### [ЦЕЛЬ ЗАДАНИЯ]
Перепишите дословно участок отрывка о строительстве газопровода с «По договору с» по «и надёжного качества.» включительно.

### [ОТРЫВОК]
/---

Немцы на Правохеттинской

Виктор Решетнев
     http://www.proza.ru/2017/09/26/1335             

                Немцы на Правохеттинской

     Всё повторяется в нашем мире, и в этом нет ничего особенного. Сейчас для России вновь настают нелёгкие времена. Что ж, для нас это не впервой, и нам не привыкать к санкциям, против нас вводимым. Это не что-то новое, всё уже было под Луной. В 1981-м году Рональд Рэйган, тогдашний  президент Америки, уже вводил против Советского Союза, аналогичные санкции. Тогда он запретил ввозить в нашу страну материалы, технику и высокотехнологичное оборудование для строительства  газопровода «Уренгой-Помары-Ужгород». Ничего, справились тогда, справимся и сейчас.
     По договору с европейцами газопровод нужно было построить в кратчайшие сроки, меньше, чем за год, и волею судеб я тоже принял участие в этом строительстве. Правда, тогдашние наши европейские друзья-партнёры оказались покрепче нынешних. Наверное, потому что в те времена ещё не так была развита демократия, и однополые отношения ещё не набрали полную силу и не были так распропагандированы в средствах массовой информации. Европейские мужики всё ещё были мужиками, и мужские качества в них превалировали. Политики ещё не женились на политиках и не венчались в церкви друг с другом. А раз так, то они не пошли на поводу у Вашингтона, стали действовать самостоятельно, поставили нам вовремя необходимое оборудование, прислали квалифицированные кадры, с которыми мы и построили этот газопровод в обещанный срок и надёжного качества.
     Проект этого трансконтинентального сооружения, общей протяжённостью 4451 километр, был разработан ещё в 1978-м году. Он предполагал поставку российского газа непосредственно из Уренгойского месторождения в Западную Европу. Газопровод должен был пересечь Уральский хребет, пройти по дну более шестисот больших и малых рек, включая такие, как Обь, Волга, Дон и Днепр, и  после ввода в эксплуатацию перекачивать в европейские страны порядка тридцати миллиардов кубометров газа в год.
     Итак, как же всё начиналось?…
     В 1983-м году я – молодой мастер, но уже достаточно опытный, к тому времени смонтировавший со своей бригадой два цеха турбин на газопроводах Уренгой – Петровск и Уренгой – Новопсков, переехал с компрессорной станции Надым, на Правохеттинскую компрессорную станцию. Через неё и должен был пролегать этот газопровод. Определили новый коридор, проложили новый маршрут по местам, где ещё не ступала нога человека, где ещё не было ни обустроенного жилья, ни дорог, а будущий посёлок Правая Хетта только начинал зарождаться, и работа началась.

\---

### [ПЕРЕЧЕНЬ ДАННЫХ]
/---

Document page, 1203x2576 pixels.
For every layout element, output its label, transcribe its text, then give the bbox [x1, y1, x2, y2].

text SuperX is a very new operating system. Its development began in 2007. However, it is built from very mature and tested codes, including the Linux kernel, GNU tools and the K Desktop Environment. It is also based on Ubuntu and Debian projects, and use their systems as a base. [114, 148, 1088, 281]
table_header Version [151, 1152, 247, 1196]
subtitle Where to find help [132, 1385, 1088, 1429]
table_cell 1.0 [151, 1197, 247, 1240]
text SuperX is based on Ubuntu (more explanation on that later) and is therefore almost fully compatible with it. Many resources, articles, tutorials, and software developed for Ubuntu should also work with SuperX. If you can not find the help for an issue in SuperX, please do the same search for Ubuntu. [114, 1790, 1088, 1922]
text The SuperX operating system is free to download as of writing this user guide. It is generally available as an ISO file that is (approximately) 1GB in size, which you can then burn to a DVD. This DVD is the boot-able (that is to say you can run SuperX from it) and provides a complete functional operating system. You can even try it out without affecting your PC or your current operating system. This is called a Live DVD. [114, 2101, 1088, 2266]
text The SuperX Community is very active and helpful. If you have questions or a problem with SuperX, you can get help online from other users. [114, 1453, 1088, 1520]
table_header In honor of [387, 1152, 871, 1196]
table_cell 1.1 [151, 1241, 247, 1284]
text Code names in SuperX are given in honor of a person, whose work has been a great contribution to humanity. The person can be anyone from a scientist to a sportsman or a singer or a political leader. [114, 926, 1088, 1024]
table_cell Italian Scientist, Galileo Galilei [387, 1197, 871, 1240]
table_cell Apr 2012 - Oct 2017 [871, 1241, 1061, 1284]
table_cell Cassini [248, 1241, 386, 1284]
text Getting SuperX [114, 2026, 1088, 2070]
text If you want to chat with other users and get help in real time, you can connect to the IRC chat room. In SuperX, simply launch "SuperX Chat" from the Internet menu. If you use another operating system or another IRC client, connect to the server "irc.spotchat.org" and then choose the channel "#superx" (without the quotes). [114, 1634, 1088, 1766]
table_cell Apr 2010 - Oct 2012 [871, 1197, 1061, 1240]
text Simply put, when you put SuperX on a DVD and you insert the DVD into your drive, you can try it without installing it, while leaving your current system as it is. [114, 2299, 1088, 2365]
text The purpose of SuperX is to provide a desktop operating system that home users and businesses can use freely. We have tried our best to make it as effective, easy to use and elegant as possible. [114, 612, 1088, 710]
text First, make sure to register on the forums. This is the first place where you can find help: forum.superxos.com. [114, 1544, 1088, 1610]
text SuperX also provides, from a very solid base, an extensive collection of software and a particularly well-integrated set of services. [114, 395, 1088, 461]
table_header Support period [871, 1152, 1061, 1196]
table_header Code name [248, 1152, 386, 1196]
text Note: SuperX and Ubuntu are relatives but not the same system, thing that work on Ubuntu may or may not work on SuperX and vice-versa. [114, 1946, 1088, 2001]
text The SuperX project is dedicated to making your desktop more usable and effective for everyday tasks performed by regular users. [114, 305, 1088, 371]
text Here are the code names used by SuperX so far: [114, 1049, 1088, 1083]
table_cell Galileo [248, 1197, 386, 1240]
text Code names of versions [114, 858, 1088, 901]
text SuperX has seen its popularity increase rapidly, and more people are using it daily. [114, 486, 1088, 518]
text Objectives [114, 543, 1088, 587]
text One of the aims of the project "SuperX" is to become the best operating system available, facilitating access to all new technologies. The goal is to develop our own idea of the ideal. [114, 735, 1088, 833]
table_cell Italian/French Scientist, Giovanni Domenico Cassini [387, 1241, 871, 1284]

\---

### [ПОЛНЫЙ ОТВЕТ]
По договору с европейцами газопровод нужно было построить в кратчайшие сроки, меньше, чем за год, и волею судеб я тоже принял участие в этом строительстве. Правда, тогдашние наши европейские друзья-партнёры оказались покрепче нынешних. Наверное, потому что в те времена ещё не так была развита демократия, и однополые отношения ещё не набрали полную силу и не были так распропагандированы в средствах массовой информации. Европейские мужики всё ещё были мужиками, и мужские качества в них превалировали. Политики ещё не женились на политиках и не венчались в церкви друг с другом. А раз так, то они не пошли на поводу у Вашингтона, стали действовать самостоятельно, поставили нам вовремя необходимое оборудование, прислали квалифицированные кадры, с которыми мы и построили этот газопровод в обещанный срок и надёжного качества.